Gather all lines with "between" from the records.

* _Input material_:
════════════════════

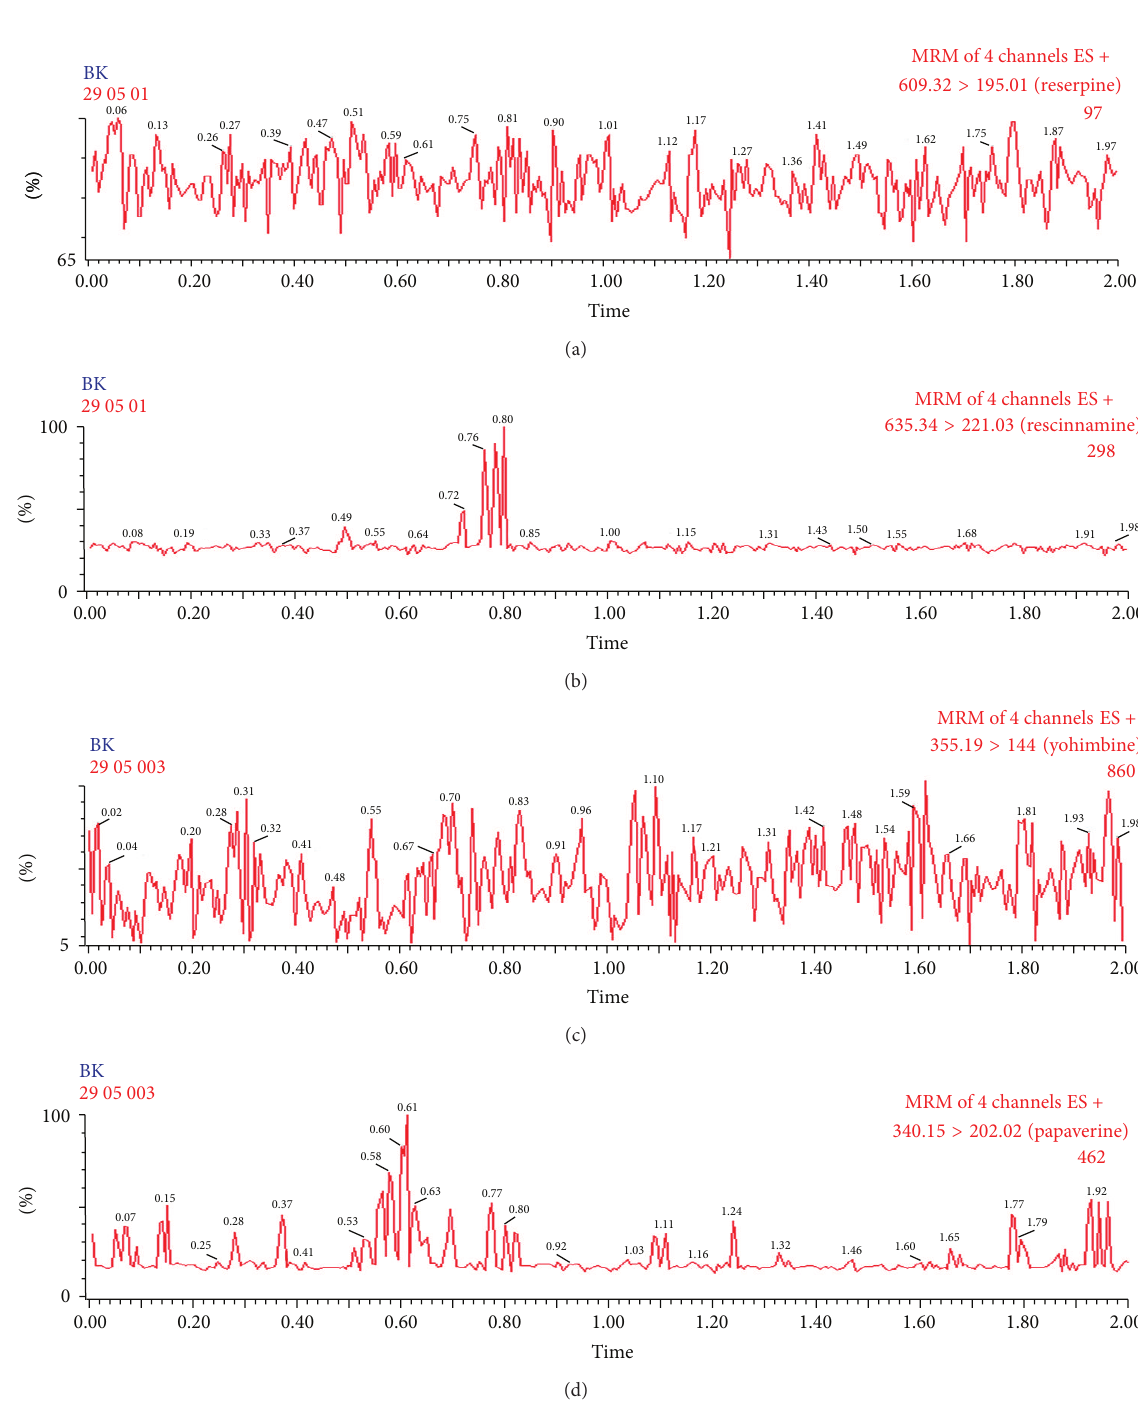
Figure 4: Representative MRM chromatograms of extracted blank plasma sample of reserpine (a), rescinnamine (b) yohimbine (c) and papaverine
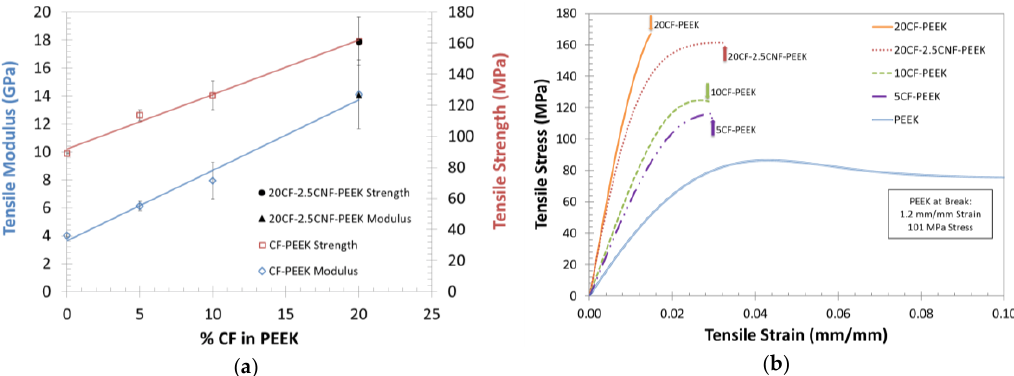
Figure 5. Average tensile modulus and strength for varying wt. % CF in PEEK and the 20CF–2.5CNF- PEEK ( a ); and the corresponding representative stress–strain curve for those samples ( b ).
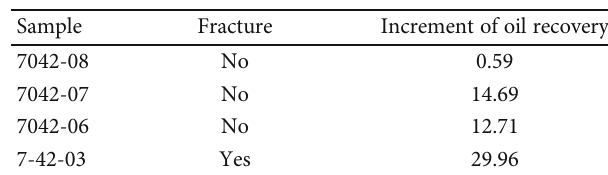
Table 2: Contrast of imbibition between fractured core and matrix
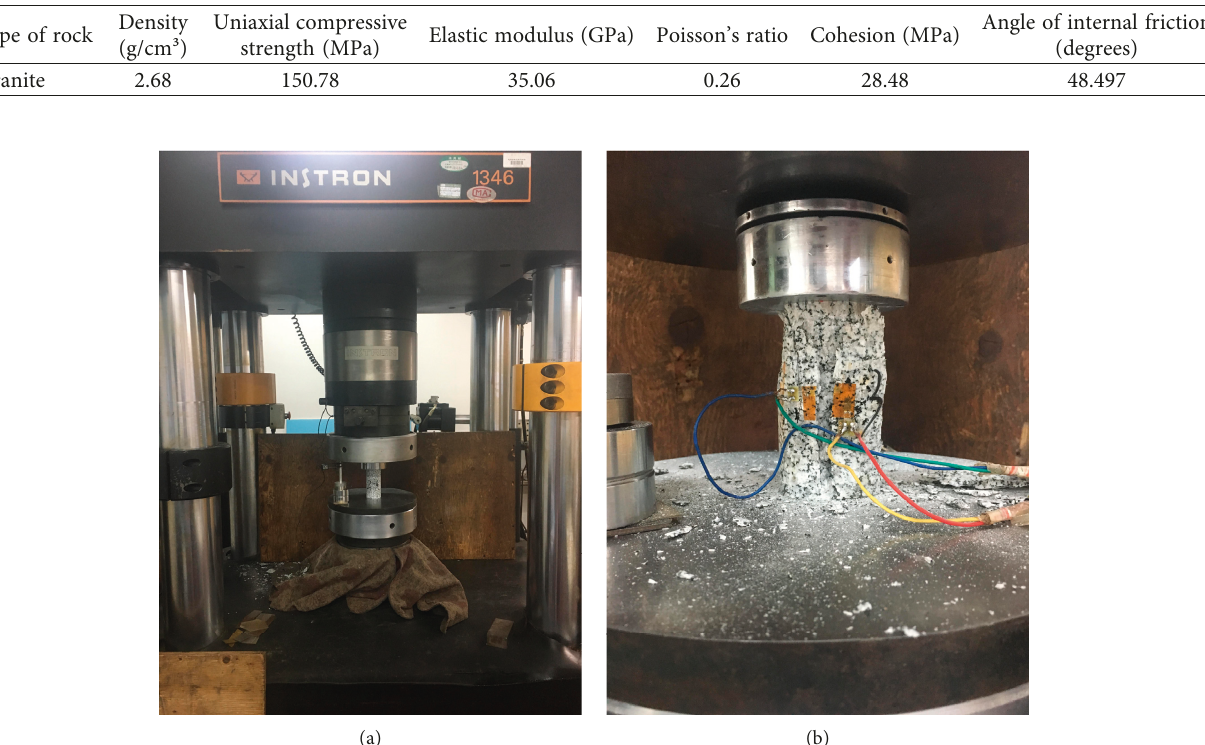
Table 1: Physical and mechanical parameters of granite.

════════════════════

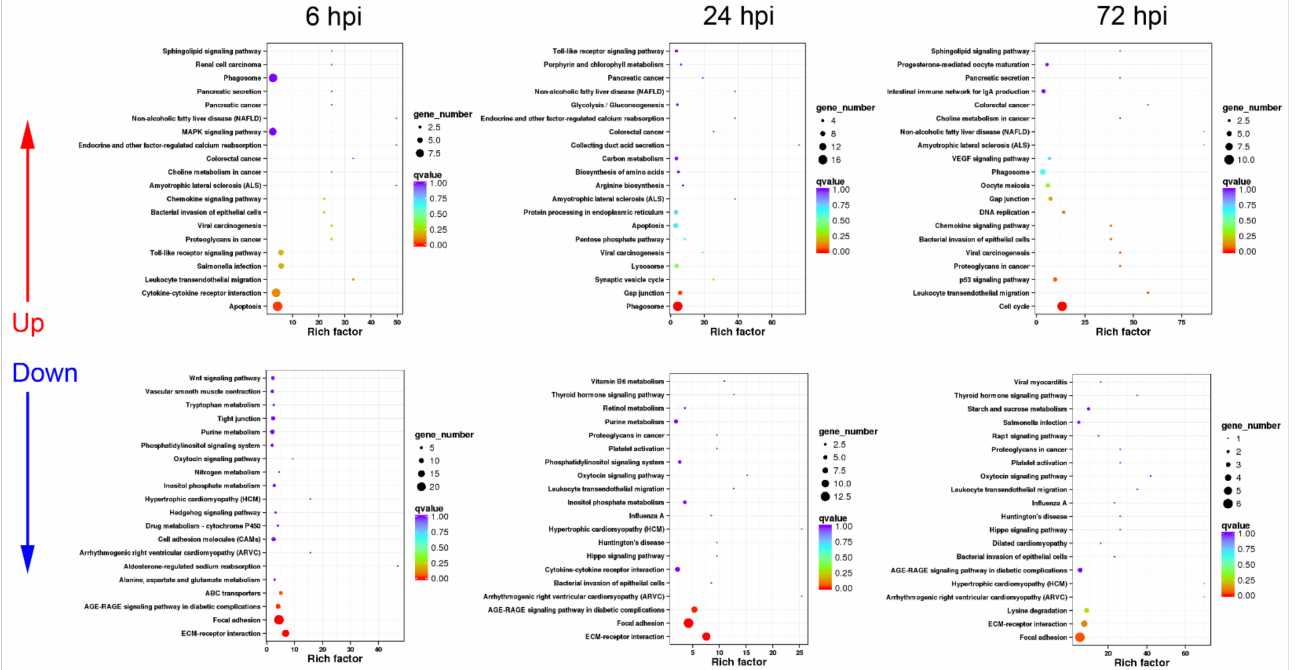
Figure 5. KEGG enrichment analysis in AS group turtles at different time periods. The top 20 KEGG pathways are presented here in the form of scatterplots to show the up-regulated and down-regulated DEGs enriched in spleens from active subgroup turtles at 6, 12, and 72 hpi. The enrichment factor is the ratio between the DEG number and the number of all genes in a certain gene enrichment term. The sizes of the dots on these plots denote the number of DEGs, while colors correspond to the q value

════════════════════

* _Written solution_:
Table 2: Contrast of imbibition between fractured core and matrix
Figure 5. KEGG enrichment analysis in AS group turtles at different time periods. The top 20 KEGG pathways are presented here in the form of scatterplots to show the up-regulated and down-regulated DEGs enriched in spleens from active subgroup turtles at 6, 12, and 72 hpi. The enrichment factor is the ratio between the DEG number and the number of all genes in a certain gene enrichment term. The sizes of the dots on these plots denote the number of DEGs, while colors correspond to the q value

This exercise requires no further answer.